*Problema planteado*: Transcribe con total exactitud el tramo del texto sobre la Feria Internacional del Libro que va desde "Como mismo en" hasta "a llamar liberación.".

*Texto proporcionado*:
◇ ◇ ◇

Como mismo en los cerros se levanta la bandera de quien vindica su derecho a tener patria, a ser la patria misma, acá, en el centro de la explanada, se ha organizado una Feria Internacional del Libro de Ciencias Sociales que, desde los megáfonos, se declara epicentro del pensamiento crítico en América Latina.

Usted encontrará los tomos gruesos e hipervendidos a nivel internacional de Harry Potter y unas cuantas novelas cursis bestseller, pero si las quiere tendrá que buscarlas y atravesar primero los anaqueles llenos de literatura enfocada en lo que los latinoamericanos nos hemos lanzado a llamar liberación.

Tendrá que encontrarse antes con Pedro Lemebel, que anuncia desde una portada no tener amigos, sino amores; y con Maurice Bishop y sus ojos fusilados que recuerdan una revolución finisecular en el sudeste del Caribe, probablemente más sepultada en el olvido que la haitiana, sobre la cual también recibirá señas.

◇ ◇ ◇

*Filas de datos*:
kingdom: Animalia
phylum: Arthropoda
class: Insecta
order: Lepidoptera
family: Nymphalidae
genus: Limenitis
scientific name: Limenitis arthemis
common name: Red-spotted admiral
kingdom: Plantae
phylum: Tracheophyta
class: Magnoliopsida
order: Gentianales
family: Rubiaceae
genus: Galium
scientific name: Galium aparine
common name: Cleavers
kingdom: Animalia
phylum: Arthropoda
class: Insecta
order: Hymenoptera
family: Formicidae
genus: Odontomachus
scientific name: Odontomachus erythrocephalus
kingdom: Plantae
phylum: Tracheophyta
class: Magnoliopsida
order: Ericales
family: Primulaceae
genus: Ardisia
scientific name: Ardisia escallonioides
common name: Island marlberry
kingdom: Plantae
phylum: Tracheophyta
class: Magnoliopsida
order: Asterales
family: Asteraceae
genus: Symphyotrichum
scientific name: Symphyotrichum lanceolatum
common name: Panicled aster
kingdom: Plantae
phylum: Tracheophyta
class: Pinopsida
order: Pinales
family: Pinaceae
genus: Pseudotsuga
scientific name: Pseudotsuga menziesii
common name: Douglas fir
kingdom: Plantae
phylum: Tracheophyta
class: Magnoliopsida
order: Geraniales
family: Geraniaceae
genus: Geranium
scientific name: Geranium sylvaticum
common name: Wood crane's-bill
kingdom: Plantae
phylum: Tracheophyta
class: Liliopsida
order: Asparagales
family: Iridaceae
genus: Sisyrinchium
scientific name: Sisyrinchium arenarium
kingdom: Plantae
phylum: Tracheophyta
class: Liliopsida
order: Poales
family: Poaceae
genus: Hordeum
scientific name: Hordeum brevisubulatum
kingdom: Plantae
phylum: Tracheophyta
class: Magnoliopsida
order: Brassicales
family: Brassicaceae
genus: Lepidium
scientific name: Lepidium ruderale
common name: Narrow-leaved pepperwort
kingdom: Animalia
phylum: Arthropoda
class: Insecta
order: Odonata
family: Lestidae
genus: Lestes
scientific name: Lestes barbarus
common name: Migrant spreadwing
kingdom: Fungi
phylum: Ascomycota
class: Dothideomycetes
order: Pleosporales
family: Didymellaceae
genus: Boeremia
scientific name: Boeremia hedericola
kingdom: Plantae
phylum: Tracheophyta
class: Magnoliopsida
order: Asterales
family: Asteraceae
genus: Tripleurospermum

◇ ◇ ◇

*Resultado del ejercicio*:
Como mismo en los cerros se levanta la bandera de quien vindica su derecho a tener patria, a ser la patria misma, acá, en el centro de la explanada, se ha organizado una Feria Internacional del Libro de Ciencias Sociales que, desde los megáfonos, se declara epicentro del pensamiento crítico en América Latina.

Usted encontrará los tomos gruesos e hipervendidos a nivel internacional de Harry Potter y unas cuantas novelas cursis bestseller, pero si las quiere tendrá que buscarlas y atravesar primero los anaqueles llenos de literatura enfocada en lo que los latinoamericanos nos hemos lanzado a llamar liberación.